As The Intercept previously reported, Ring granted a number of workers in Ukraine access to Ring user video for research purposes. In the new letter, Ring says “The R&D team in Ukraine can only access publicly available videos and videos available from Ring employees, contractors, and friends and family of employees or contractors with their express consent.”
Ring’s letter was in response to one multiple Senators sent to the company in November 2019. In that, Senators Ron Wyden, Chris Van Hollen, Edward J. Markey, Christopher A. Coons, and Gary C. Peters asked Ring multiple questions about the security of Ring’s systems.
In response to a wave of incidents where hackers broke into Ring users’ accounts and then harassed customers through their devices, Ring has implemented a number of new security features, such as requiring new signups to use two-factor authentication. In December Motherboard found multiple security issues with the Ring platform, such as Ring allowing logins from unknown IP addresses. Ring has since introduced warning messages when someone logs in from a new location.

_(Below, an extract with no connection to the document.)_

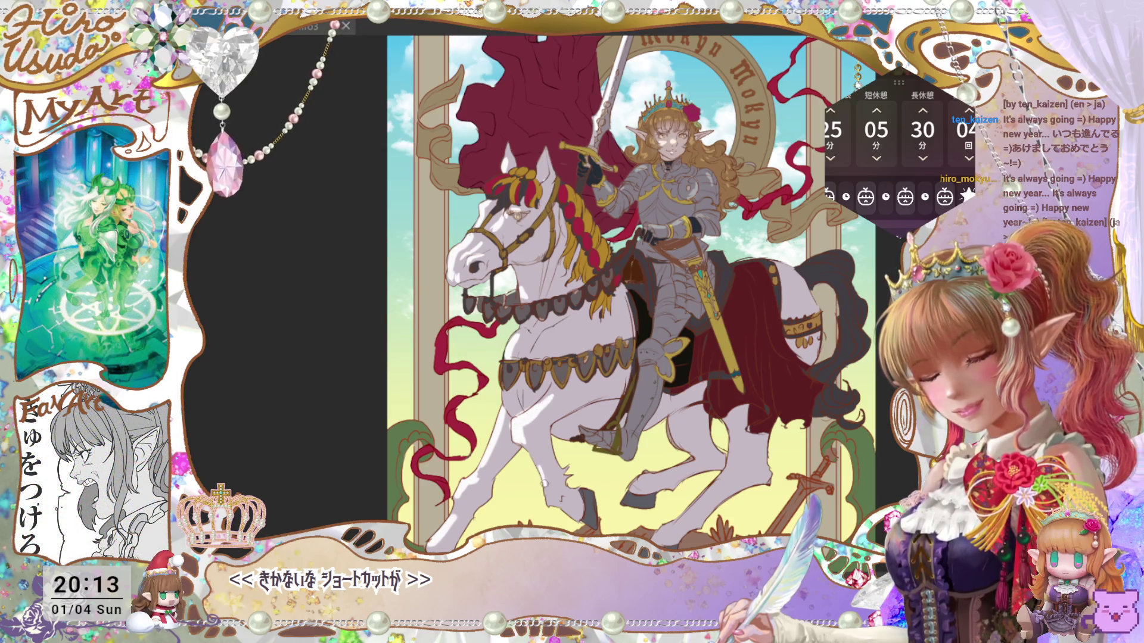
scroll(833, 331, down, 5)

“Requiring two-factor for new accounts is a step in the right direction, but there are millions of consumers who already have a Ring camera in their homes who remain needlessly vulnerable to hackers. Amazon needs to go further—by protecting all Ring devices with two-factor authentication. It is also disturbing to learn that Ring’s encryption of user videos lags behind other companies, who ensure that only users have the encryption keys to access their data,” Senator Wyden said in a statement.
When asked specific questions on the termination of employees who abused data access, a Ring spokesperson told Motherboard in an email, “We do not comment on personnel matters.”

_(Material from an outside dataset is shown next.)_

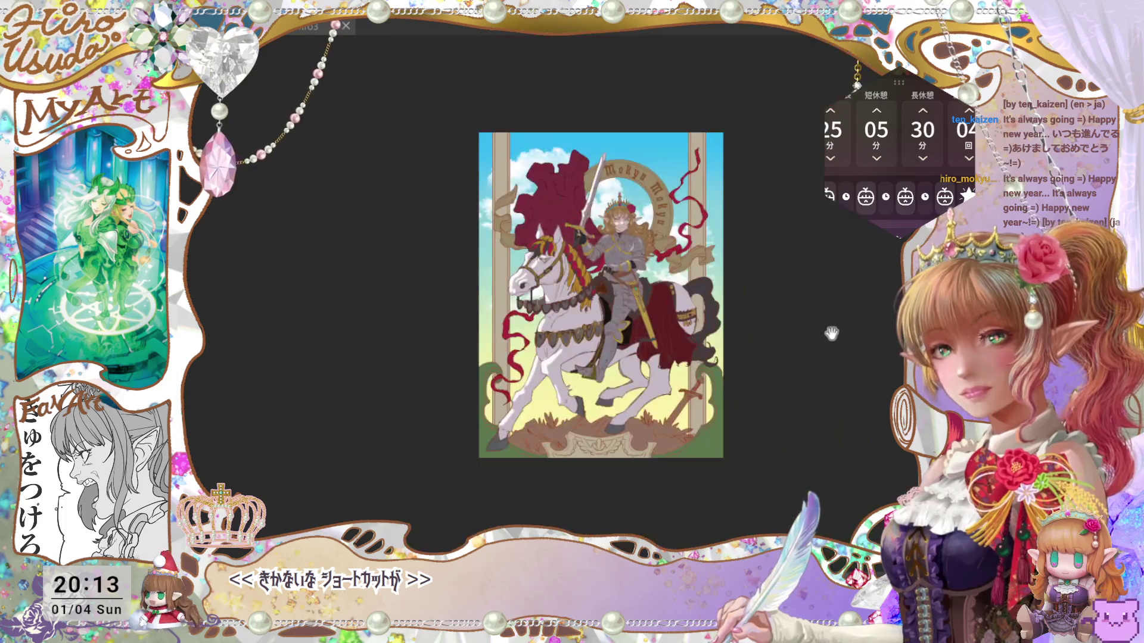
drag(833, 332, 761, 417)
scroll(521, 284, up, 5)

Third-Party Trackers Are Pulling Your Data Off Ring’s Android App
Ring, the home security company owned by Amazon, promises to watch the world around you and keep your property safe. But the doorbell app is also surveilling its users, sending personally identifiable information out to third party vendors, according to a new report from the Electronic Frontier Foundation (EFF), the San Francisco civil liberties nonprofit.

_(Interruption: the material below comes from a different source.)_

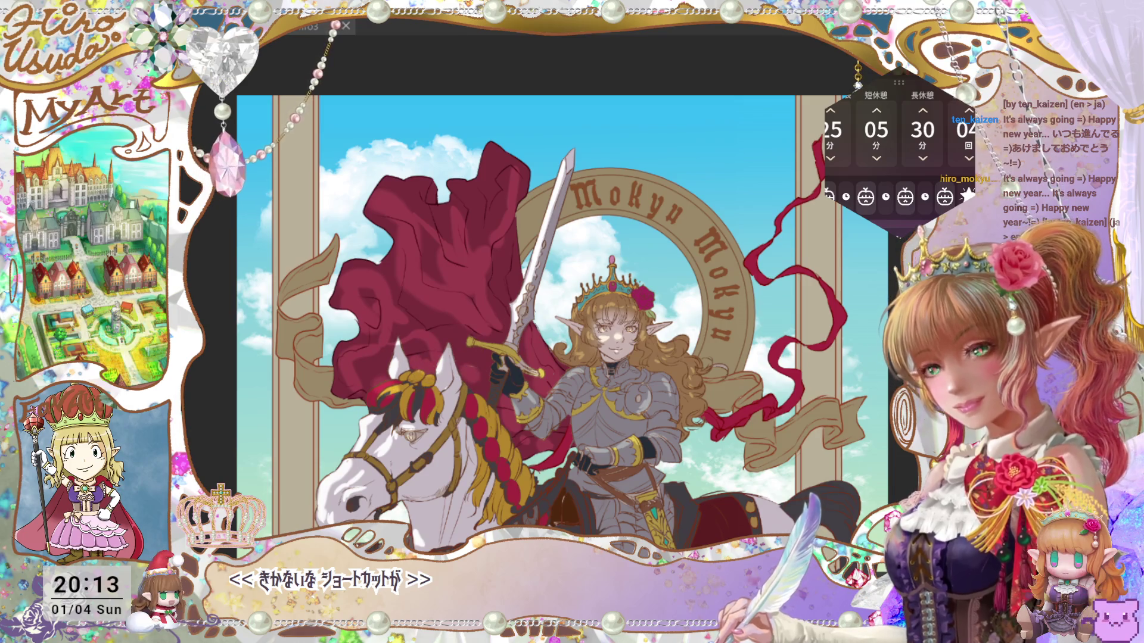
Step: Zoom out to check the full knight-on-horse artwork, then save with Ctrl+S
key(ctrl+minus)
drag(768, 449, 755, 386)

Bill Budington, the senior staff technologist who wrote the report, tested the Ring for Android version 3.21.1 app, finding that it was sharing data such as IP addresses, full names, email address, information about whether bluetooth is enabled, and even sensor data from the device being used to access the app.
Budington identified four main companies that received this information, including Branch, which calls itself a “deep linking” platform (meaning it takes people to specific web pages or products). Facebook also received information such as a person’s time zone and was alerted when the app is opened.
AppsFlyer, a big data firm, received information such as when users engage with the Neighbors section of the app, as well as where you installed the app from, and when it was first launched. Mixpanel, a business analytics company that tracks user engagement with apps, received the most identifiable data, such the number of locations a where a user has Ring devices installed, and users name and emails.
Analytics companies take these discrete forms of data and combine it with other internet user data to create a cohesive picture of device usage.
“This cohesive whole represents a fingerprint that follows the user as they interact with other apps and use their device, in essence providing trackers the ability to spy on what a user is doing in their digital lives and when they are doing it,” writes Budington.
This is the most recent in a long line of revelations involving Ring. For example, it partnered with more 400 police departments in sharing device images to accidentally exposing the data of more than 3,000 users, including login details and names of Ring devices (which are often labeled with terms like “bedroom”), and created neighborhood wide panopticons in which neighbors are surveilling neighbors, and paying for the privilege to do so.
Considering Amazon has a patent for “surveillance as a service” (delivery drones perform aerial surveillance at the property of an “authorized party”) along with its facial recognition technology, it’s worth considering how services you use to watch the world are also watching you.